Wednesday, April 9, 2008

China Copper Ore Imports to Rise 20%, Trafigura Says (Update1)

April 9 (Bloomberg) -- China, the world's biggest copper consumer, may increase imports of ore used to make the metal by 20 percent to a record this year, said Trafigura Beheer BV, the country's top supplier.

Purchases of so-called concentrate, or processed ore containing copper, may rise to 5.4 million metric tons from 4.5 million tons in 2007 as China expands in smelting, said Simon Collins, director of Trafigura Trading Shanghai Co., a unit of Trafigura. China would become the world's top buyer, surpassing Japan which bought 5.05 million tons last year.

China's 11.4 percent economic growth in 2007, the fastest in 13 years, fueled demand for copper and pushed prices to a record $8,820 a ton on the London Metal Exchange on March 6. Investment in cities and highways has spread to the center and west of the world's most populous country, increasing consumption of metals for power, homes, factories and cars.

``If you travel outside of Shanghai and Beijing to provincial capitals and second-tier cities, you'll see an enormous amount of development going on,'' Collins said by telephone from Shanghai April 4. ``I'm very bullish on China.''

Trafigura, a closely held commodities trader based in Amsterdam, is the largest seller of copper concentrate to China, supplying about 1 million tons a year, said Collins, who is responsible for metals and minerals operations in the country. The company sells more than 600,000 tons of lead and zinc ore, and about 1 million tons of alumina a year, ranking in the top five suppliers of these materials to China.

200 Million People

Sales from metals and minerals totaled $11.3 billion in 2007, of which Asia contributed $5.4 billion. The company's total revenue, including oil, was $51 billion.

The nation's consumption of metals will grow for at least two more decades because of a population shift from rural areas to cities, Collins said.

``You're going to see a movement of probably 200 million people over the next 20 years to urban areas,'' he said.

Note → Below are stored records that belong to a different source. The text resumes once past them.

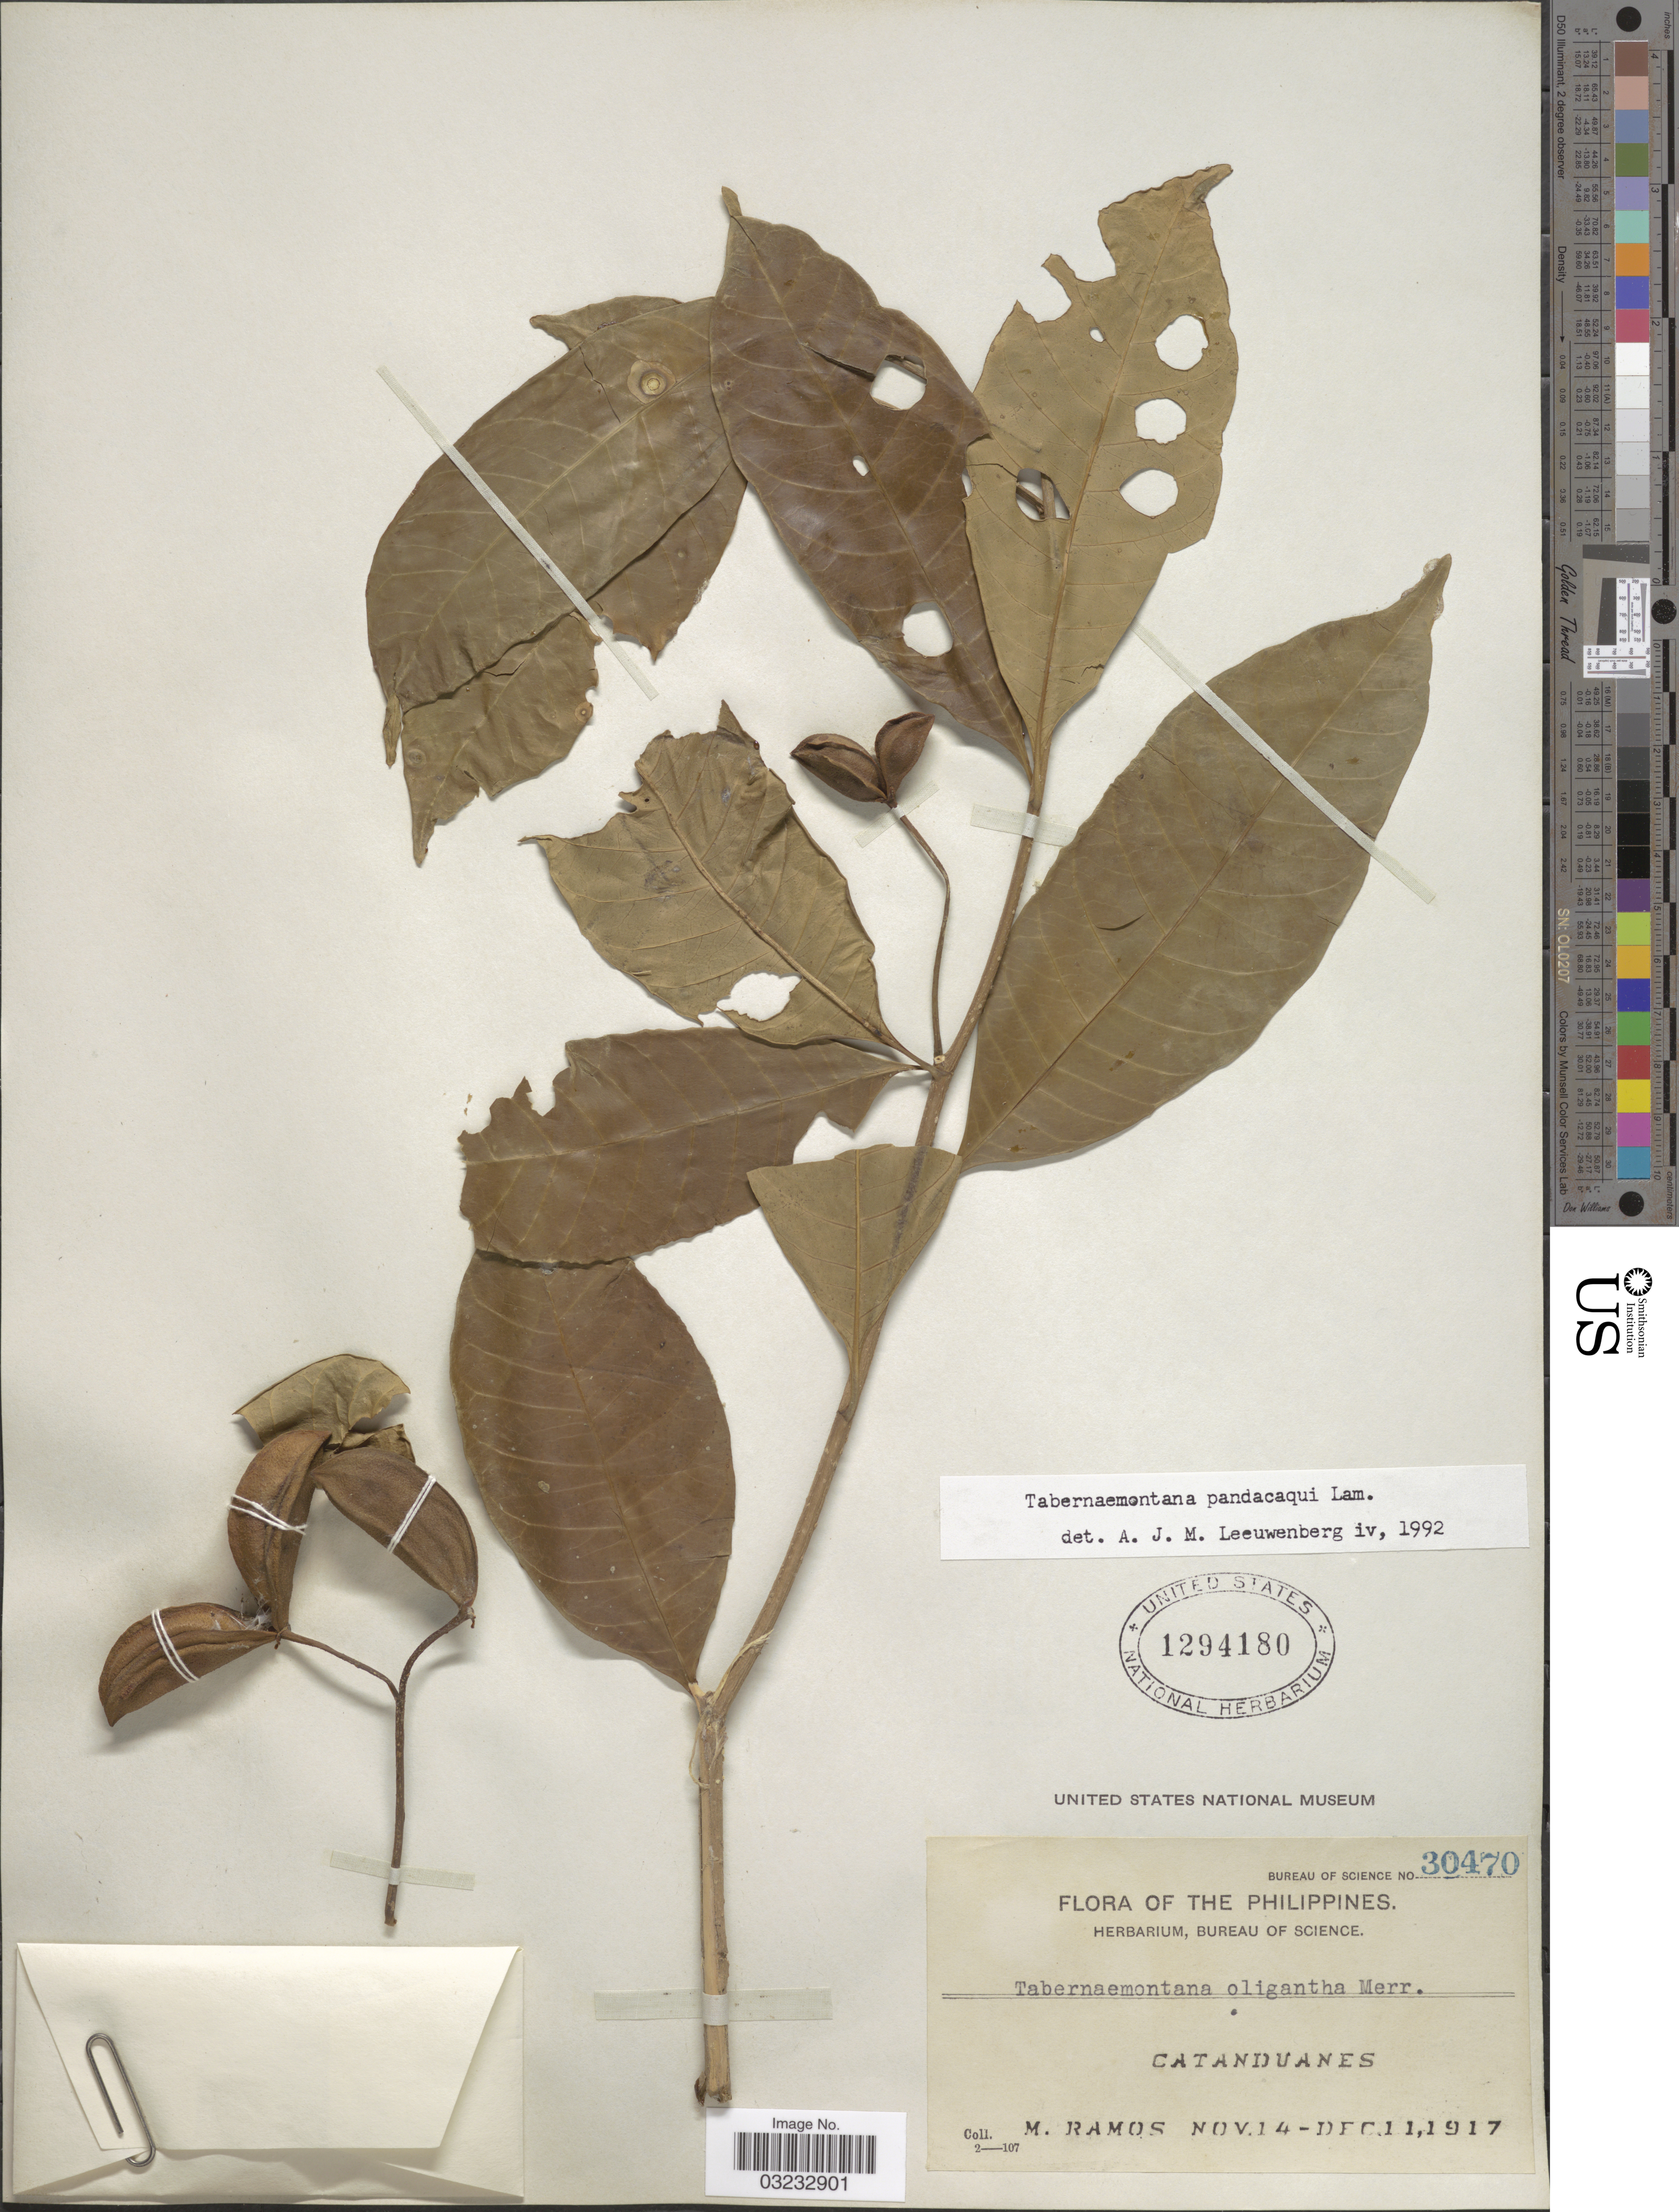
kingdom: Plantae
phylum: Tracheophyta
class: Magnoliopsida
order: Gentianales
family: Apocynaceae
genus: Tabernaemontana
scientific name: Tabernaemontana pandacaqui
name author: Poir.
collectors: M. Ramos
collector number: Bureau of Science 30470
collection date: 1917-11-14/1917-12-11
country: Philippines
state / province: Bicol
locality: Catanduanes.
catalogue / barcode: US 1294180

Rising imports of copper concentrate may push down processing fees as smelters compete for scarce global ore supplies, said Takashi Murata, an analyst at the Daiwa Institute of Research in Tokyo. That may reduce costs for BHP Billiton Ltd. and Rio Tinto Group. BHP won a cut of as much as 25 percent in fees from smelters this year.

China imported 951,860 tons of copper concentrate in the first two months of this year, up 32 percent from 721,850 tons last year, according to the country's customs. Japan imported 746,570 tons, down 9.4 percent from 823,762 tons a year before, Japanese customs data show.

Top Buyer

``It's highly possible China will be the world's top buyer of copper concentrate this year,'' Daiwa's Murata said.

Sumitomo Metal Mining Co., Japan's second-largest importer of concentrate, plans to cut copper output by 15 percent to 179,000 tons from April to September this year compared with a year earlier because of a 30-day maintenance shutdown at the Toyo smelter starting in May, the company said April 1.

Copper for three-month delivery in London fell 0.4 percent to $8,502 a ton at 4:08 p.m. Singapore time. The price has gained 16 percent in the past year.